- INSTRUCTIONS TO FOLLOW
Once the pictures are set aside, reproduce the entries below exactly.

***** DATA

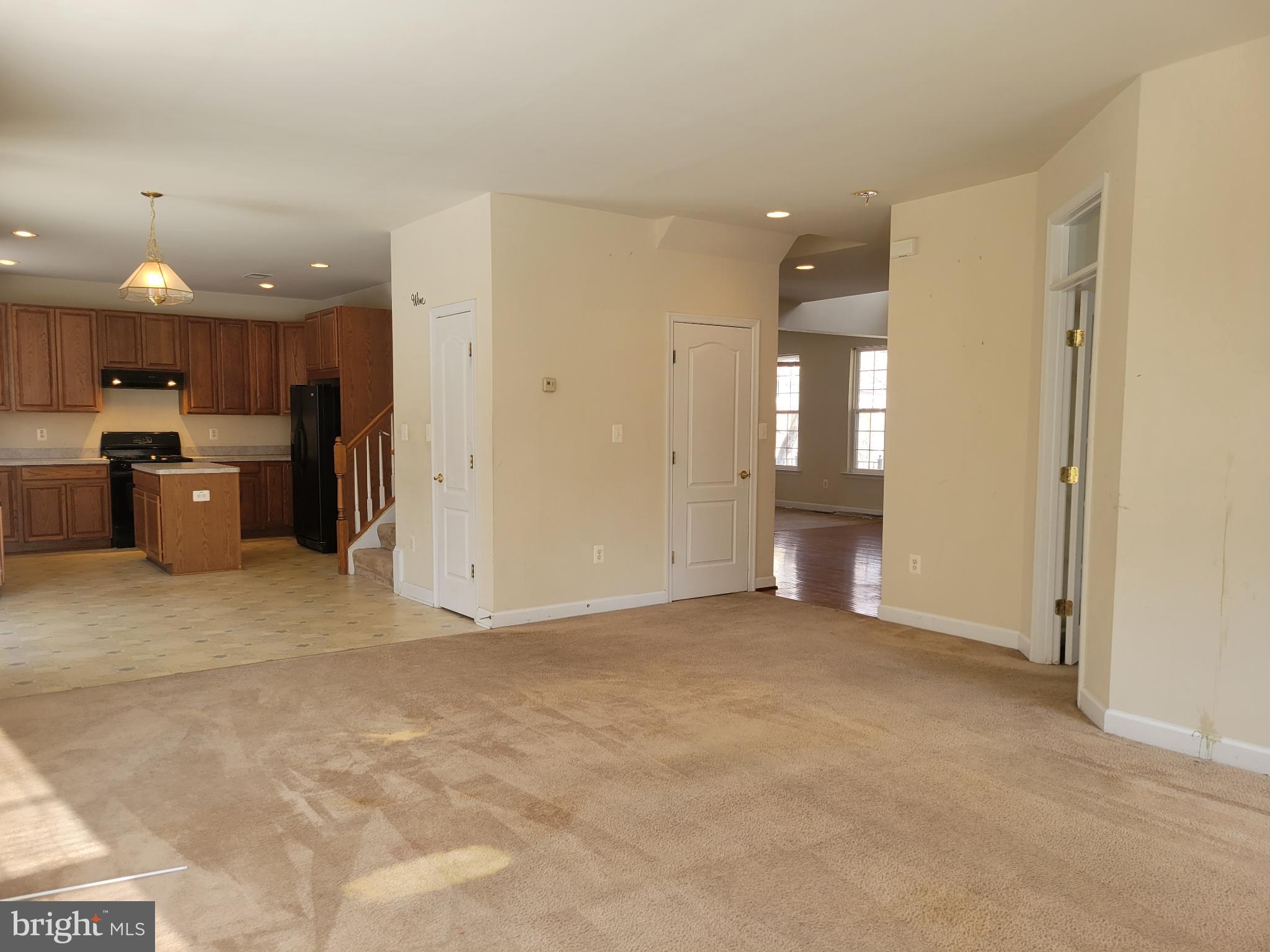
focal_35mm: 26
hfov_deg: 67.3
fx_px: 954
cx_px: 635
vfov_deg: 53.1
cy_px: 476
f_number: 1.8
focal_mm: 5.4
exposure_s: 1/120
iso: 50
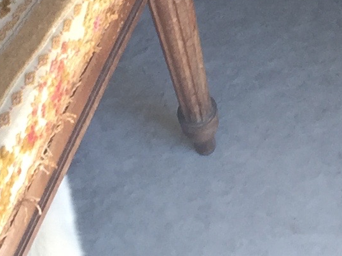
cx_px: 338
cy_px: -410
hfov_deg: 11.1
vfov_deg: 7.7
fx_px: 1738
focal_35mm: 176
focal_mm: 4.15
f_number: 2.2
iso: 32
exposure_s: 1/123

**********

- FINISHED EXERCISE
focal_35mm: 26
hfov_deg: 67.3
fx_px: 954
cx_px: 635
vfov_deg: 53.1
cy_px: 476
f_number: 1.8
focal_mm: 5.4
exposure_s: 1/120
iso: 50
cx_px: 338
cy_px: -410
hfov_deg: 11.1
vfov_deg: 7.7
fx_px: 1738
focal_35mm: 176
focal_mm: 4.15
f_number: 2.2
iso: 32
exposure_s: 1/123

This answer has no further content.